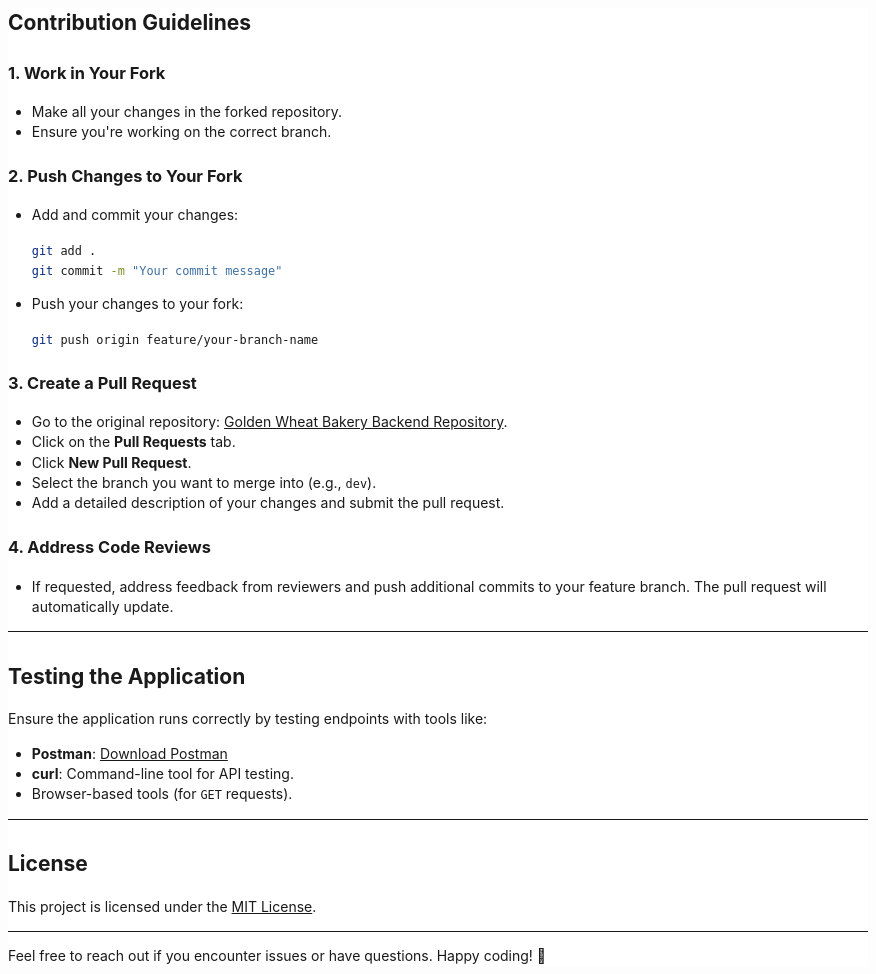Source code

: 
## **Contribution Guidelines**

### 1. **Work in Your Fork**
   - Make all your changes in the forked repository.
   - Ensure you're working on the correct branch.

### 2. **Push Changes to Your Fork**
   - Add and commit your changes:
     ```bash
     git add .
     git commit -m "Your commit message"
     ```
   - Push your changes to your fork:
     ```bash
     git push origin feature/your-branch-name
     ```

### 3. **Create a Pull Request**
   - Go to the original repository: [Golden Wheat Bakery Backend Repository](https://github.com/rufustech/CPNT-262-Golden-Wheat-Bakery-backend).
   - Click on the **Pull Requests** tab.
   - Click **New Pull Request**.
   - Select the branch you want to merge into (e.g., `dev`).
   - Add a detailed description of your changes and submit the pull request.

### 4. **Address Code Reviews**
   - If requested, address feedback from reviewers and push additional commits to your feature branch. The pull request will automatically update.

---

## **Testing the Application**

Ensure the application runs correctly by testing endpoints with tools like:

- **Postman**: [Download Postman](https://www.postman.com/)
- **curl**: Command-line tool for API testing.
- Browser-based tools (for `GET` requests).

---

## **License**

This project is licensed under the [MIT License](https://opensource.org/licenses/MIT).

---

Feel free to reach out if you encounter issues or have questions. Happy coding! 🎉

__________

• **Problem statement**:
Word for word, restate all of the entries above and leave each picture out.

• **Expected answer**:
Source code

: 
## **Contribution Guidelines**

### 1. **Work in Your Fork**
   - Make all your changes in the forked repository.
   - Ensure you're working on the correct branch.

### 2. **Push Changes to Your Fork**
   - Add and commit your changes:
     ```bash
     git add .
     git commit -m "Your commit message"
     ```
   - Push your changes to your fork:
     ```bash
     git push origin feature/your-branch-name
     ```

### 3. **Create a Pull Request**
   - Go to the original repository: [Golden Wheat Bakery Backend Repository](https://github.com/rufustech/CPNT-262-Golden-Wheat-Bakery-backend).
   - Click on the **Pull Requests** tab.
   - Click **New Pull Request**.
   - Select the branch you want to merge into (e.g., `dev`).
   - Add a detailed description of your changes and submit the pull request.

### 4. **Address Code Reviews**
   - If requested, address feedback from reviewers and push additional commits to your feature branch. The pull request will automatically update.

---

## **Testing the Application**

Ensure the application runs correctly by testing endpoints with tools like:

- **Postman**: [Download Postman](https://www.postman.com/)
- **curl**: Command-line tool for API testing.
- Browser-based tools (for `GET` requests).

---

## **License**

This project is licensed under the [MIT License](https://opensource.org/licenses/MIT).

---

Feel free to reach out if you encounter issues or have questions. Happy coding! 🎉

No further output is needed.